Your task
Across the entries that follow, count each line holding "format" and state the total alone.

*** Given data ***

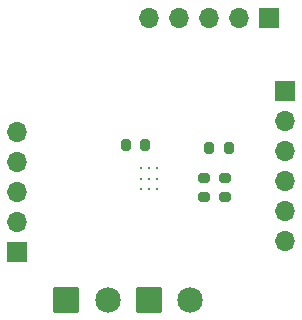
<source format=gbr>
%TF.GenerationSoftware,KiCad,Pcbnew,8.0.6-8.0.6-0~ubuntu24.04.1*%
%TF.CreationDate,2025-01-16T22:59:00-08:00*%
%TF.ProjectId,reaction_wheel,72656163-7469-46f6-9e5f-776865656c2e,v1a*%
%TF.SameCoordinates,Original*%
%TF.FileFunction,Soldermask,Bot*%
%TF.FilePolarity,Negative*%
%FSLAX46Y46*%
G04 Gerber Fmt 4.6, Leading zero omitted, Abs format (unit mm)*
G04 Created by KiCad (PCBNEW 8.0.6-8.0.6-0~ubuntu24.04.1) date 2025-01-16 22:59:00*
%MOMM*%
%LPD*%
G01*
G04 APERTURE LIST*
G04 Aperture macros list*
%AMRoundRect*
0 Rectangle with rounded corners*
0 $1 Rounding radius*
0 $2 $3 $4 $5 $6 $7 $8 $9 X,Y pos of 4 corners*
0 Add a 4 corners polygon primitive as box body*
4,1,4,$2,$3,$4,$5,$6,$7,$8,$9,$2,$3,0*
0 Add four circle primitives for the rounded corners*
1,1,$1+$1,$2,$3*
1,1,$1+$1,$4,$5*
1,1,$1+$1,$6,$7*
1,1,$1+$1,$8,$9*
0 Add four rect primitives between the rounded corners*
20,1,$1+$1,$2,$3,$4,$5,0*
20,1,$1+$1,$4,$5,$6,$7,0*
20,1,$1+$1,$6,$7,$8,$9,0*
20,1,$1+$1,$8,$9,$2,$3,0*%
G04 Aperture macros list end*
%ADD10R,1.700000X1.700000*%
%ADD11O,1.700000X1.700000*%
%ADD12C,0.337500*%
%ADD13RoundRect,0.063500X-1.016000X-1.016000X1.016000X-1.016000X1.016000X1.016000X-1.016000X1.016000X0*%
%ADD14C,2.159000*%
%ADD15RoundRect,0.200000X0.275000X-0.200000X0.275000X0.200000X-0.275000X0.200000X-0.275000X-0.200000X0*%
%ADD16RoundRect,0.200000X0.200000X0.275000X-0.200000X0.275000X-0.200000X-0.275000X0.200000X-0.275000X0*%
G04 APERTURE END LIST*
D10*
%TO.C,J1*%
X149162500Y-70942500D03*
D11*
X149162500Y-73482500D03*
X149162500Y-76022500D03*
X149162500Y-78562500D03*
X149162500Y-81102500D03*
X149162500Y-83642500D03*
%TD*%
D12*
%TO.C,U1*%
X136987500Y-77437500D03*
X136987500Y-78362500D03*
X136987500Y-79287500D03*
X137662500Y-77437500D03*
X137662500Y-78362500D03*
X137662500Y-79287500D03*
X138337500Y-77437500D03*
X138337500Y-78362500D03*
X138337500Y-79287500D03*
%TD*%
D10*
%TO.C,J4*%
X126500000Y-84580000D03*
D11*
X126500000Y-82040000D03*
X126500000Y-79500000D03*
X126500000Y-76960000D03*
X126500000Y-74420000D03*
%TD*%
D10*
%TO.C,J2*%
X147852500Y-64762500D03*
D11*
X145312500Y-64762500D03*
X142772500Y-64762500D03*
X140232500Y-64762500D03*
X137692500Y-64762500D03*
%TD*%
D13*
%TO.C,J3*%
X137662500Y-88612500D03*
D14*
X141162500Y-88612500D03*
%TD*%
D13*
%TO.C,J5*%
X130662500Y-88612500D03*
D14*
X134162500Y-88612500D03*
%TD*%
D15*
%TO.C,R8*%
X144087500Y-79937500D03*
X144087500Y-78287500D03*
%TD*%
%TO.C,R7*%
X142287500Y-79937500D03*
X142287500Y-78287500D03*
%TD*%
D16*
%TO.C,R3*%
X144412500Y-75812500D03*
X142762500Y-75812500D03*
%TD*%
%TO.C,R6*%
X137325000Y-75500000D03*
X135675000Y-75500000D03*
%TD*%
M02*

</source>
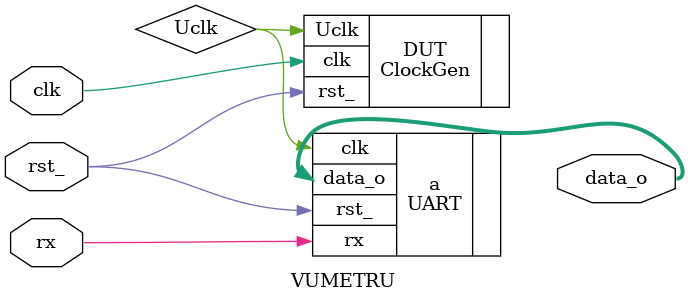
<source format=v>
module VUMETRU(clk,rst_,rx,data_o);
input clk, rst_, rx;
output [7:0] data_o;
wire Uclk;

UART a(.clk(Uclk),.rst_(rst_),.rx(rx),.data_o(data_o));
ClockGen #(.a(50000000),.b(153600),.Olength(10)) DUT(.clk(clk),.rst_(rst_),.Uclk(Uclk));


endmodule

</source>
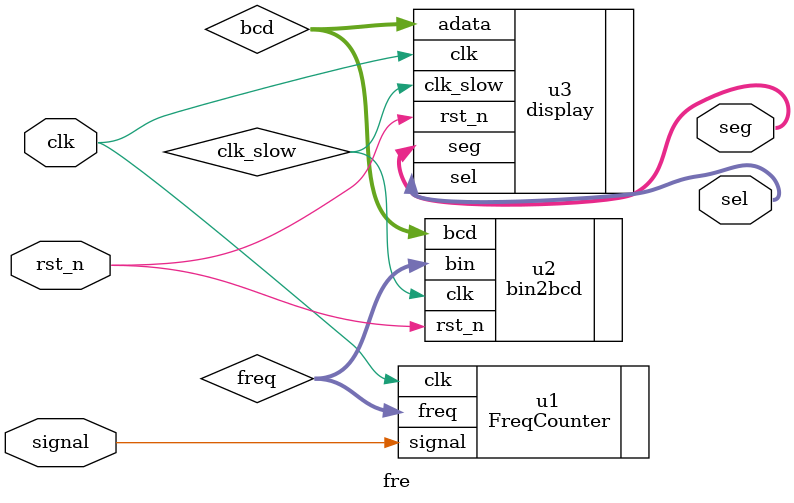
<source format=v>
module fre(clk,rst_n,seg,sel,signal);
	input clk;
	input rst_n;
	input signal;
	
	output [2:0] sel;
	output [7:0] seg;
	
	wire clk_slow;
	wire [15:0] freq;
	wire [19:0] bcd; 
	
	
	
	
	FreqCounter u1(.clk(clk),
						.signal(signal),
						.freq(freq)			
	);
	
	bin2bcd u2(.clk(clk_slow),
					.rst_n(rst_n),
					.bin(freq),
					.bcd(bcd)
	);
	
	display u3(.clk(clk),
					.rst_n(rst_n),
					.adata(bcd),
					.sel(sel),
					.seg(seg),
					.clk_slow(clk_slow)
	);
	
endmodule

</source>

***

Final answer
4